I strongly believe that most people don't actually follow rules, sets and guidelines. Now, whether or not this is a conscious decision or plain supidity is up for debate. The reason why I believe most people are not following rules is through common observation. I constantly observe people breaking proper road conducts and showing how defiant they truly are. The amount of times I was almost rendered a pancake by some idiot deciding that he was good enough to turn left from a priority-right-turn is astonishing.

Also, whenever the winter season comes around, it's the excuse many people were waiting for to suddenly park where and how they feel like. Rows are misaligned with clear evidence as the starting culprite. Triple parking becomes an art form.

It's also interesting to notice how, like a disease, breaking rules for ones benefits is. It seems to me like the phrase "That guy's doing it to!" has been heard and spoken way too many times then it ought to. People are more interested in using a rule breaker as an excuse to break the rules then to fight against him to set things right.

The same goes for some 'consumer beware' programs who often don't go in depth in analysing problems and informing their audiences as they should. Instead, the 'quality programming' offered is simply report after report of how businesses have screwed people over and how (with little information) a consumer can avoid such a hasle.
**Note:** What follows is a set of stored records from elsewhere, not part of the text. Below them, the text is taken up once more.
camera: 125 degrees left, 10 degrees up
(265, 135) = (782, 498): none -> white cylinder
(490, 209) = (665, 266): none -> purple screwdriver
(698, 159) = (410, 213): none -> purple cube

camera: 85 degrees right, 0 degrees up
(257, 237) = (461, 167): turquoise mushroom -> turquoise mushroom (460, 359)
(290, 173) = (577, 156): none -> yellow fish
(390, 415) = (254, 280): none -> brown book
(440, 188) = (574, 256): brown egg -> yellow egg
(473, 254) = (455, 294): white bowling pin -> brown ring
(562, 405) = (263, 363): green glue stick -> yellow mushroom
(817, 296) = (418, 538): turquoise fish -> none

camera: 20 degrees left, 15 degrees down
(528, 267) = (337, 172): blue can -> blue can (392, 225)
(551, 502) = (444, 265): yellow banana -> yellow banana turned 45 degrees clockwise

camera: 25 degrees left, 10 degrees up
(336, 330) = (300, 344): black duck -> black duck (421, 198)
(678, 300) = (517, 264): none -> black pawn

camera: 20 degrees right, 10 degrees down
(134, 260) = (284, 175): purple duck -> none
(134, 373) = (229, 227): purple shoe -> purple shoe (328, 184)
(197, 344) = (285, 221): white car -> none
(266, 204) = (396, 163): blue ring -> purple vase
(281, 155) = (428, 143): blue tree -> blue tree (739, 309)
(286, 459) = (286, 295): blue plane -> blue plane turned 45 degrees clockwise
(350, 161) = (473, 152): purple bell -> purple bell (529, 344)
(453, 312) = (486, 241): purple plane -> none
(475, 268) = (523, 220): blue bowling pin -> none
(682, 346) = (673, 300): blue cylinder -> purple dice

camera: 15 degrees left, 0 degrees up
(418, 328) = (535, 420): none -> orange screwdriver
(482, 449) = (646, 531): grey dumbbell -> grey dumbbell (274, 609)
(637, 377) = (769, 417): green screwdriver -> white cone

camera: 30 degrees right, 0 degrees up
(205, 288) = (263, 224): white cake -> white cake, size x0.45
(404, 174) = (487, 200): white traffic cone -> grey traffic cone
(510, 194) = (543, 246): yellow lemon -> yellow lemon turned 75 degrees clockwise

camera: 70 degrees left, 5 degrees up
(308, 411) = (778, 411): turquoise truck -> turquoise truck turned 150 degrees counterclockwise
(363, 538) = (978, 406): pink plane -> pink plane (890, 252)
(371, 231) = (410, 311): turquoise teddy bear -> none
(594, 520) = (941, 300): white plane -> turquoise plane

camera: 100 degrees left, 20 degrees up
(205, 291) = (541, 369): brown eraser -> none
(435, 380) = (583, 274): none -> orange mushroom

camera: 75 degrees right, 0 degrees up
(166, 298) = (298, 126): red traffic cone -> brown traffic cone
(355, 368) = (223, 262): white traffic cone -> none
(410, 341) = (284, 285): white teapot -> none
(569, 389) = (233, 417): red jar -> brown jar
The solutions often times are simply logistics such as 'avoid certain companies'. But like I've been informed, certain customers actually spend days in grocery stores looking for badly price articles to then exploit the flaw and get as many things cheaper if not free! Surely these shows might also attract an unpleasant amount of business to certain wholesalers.

The truth is people are fighting the system because people feel different. "Rules don't apply to me, I'm smarter then the average Joe"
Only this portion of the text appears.